* [Text extract]
Yes, because I had interviewed so many of them when I wrote for Mersey Beat, Music Echo, Record Mirror etc and had formed a bond. We used to drink together in pubs and clubs and most of the interviews were conducted in pubs over a drink anyway. It was far more relaxed and laid back then. Also, I was known for giving the musician his or her own opportunity of expressing themselves, rather than just going through the standard routine of predictable questions.

I'd also developed something of a rapport and it was more than just journalist interviewing artist. I suppose Virginia and I lived the rock and roll lifestyle, our entire world revolved around the artists and the music - throughout the day and six nights a week: we usually took a rest on Sunday! Also, with me being p.r. for the 'in clubs' Revolution, Blaizes, Speakeasy and Tiles we were spending time, right up to the early hours, socializing with the artists.

Q: Why did you decide to launch a web version of 'Mersey Beat'?

* [Jobs]
(1) In the interview excerpt about music journalism, where were most of the interviews conducted?
(2) Extend the interview excerpt about music journalism, beginning after its final line.

* [Record list]
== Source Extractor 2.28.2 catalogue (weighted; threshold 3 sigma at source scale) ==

---

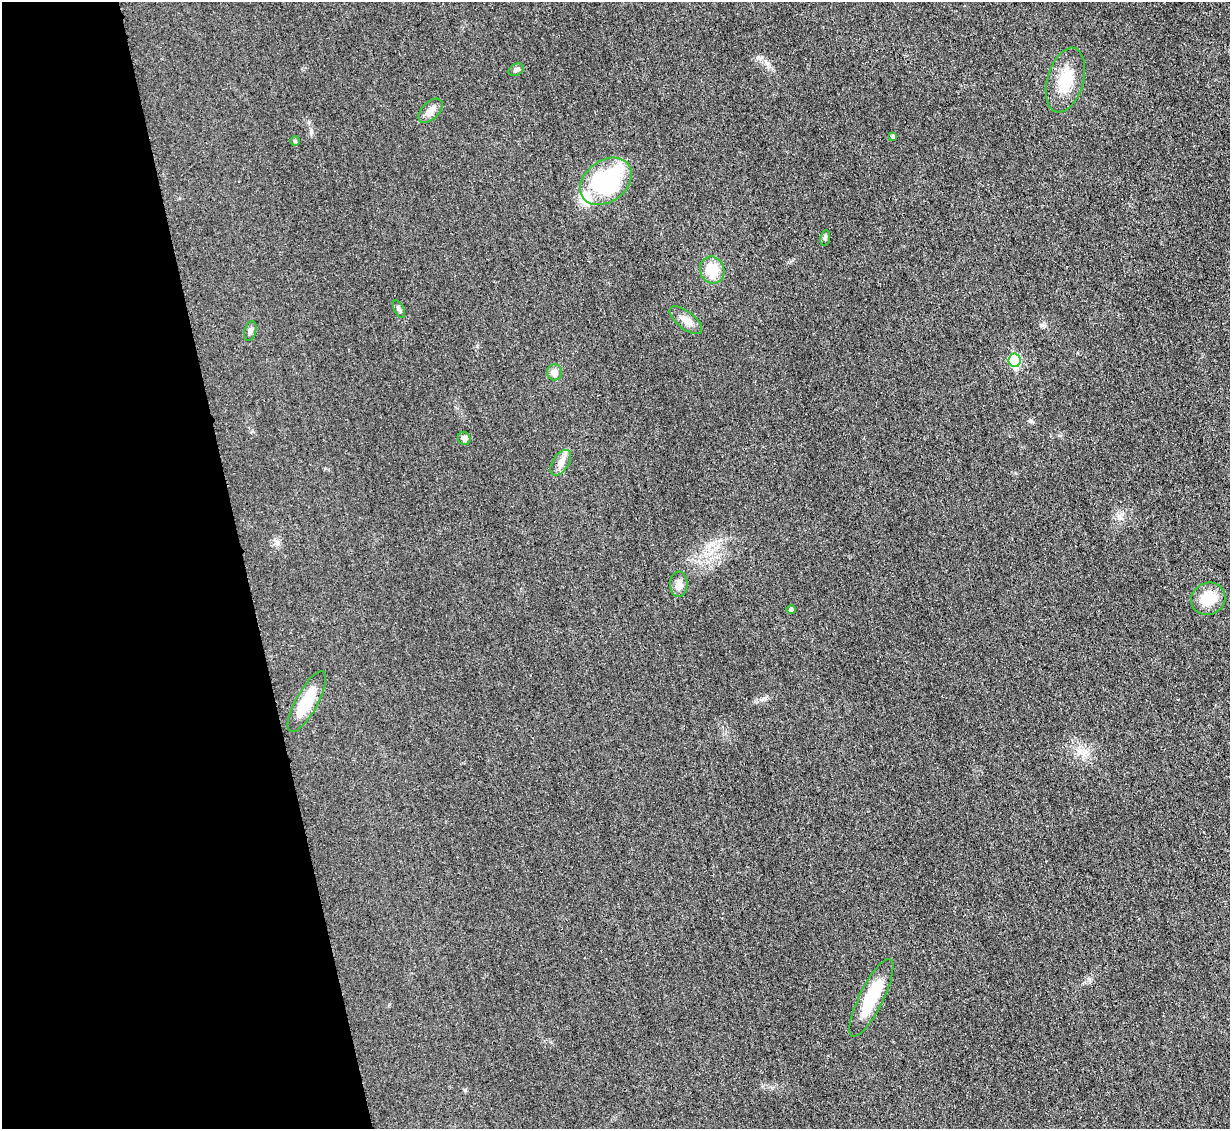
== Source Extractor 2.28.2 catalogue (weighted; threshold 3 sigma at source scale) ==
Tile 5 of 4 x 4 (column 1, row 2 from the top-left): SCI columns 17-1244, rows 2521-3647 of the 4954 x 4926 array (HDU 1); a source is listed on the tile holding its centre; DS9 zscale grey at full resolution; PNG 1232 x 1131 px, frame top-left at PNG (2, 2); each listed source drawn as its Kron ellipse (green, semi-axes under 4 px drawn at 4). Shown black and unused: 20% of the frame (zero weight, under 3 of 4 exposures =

* [The answers]
(1) Most of the interviews were conducted in pubs, over a drink.

(2)
I have never been able to escape my past. Although I have done so many things since the days of the Mersey Sound, hardly a day goes past without people asking me about that particular part of my history, which covered a period of around six years. Then I began to see what other people had written and the history appeared to be distorted, even by some of the people who were around at the time. What particularly alarmed me was that people were re-writing MY history. There are many examples. So I decided to revive Mersey Beat online and put the real story down. Since Liverpool becomes the City of Culture in 2008 I hope to have most of the history on the site by then. What I aim to do is to get the artists, fans, anyone who was around at the time - managers, agents, promoters, bouncers, road managers - to present their own stories and experiences. I wanted to try and capture the essence of the Scouse humour, the atmosphere at the time, the fashions, lifestyle, financial hardships - to give an insight into what it was really like for the many interested people who want further information on the Mersey scene.

These are the stories of the people who were really a part of it all, some of the groups who made it, lots of the groups who didn't - but I find all of their stories fascinating.

Q: Most people are aware that the Cavern is back in business, though not in its original location. Are any other popular venues from those days still in existence?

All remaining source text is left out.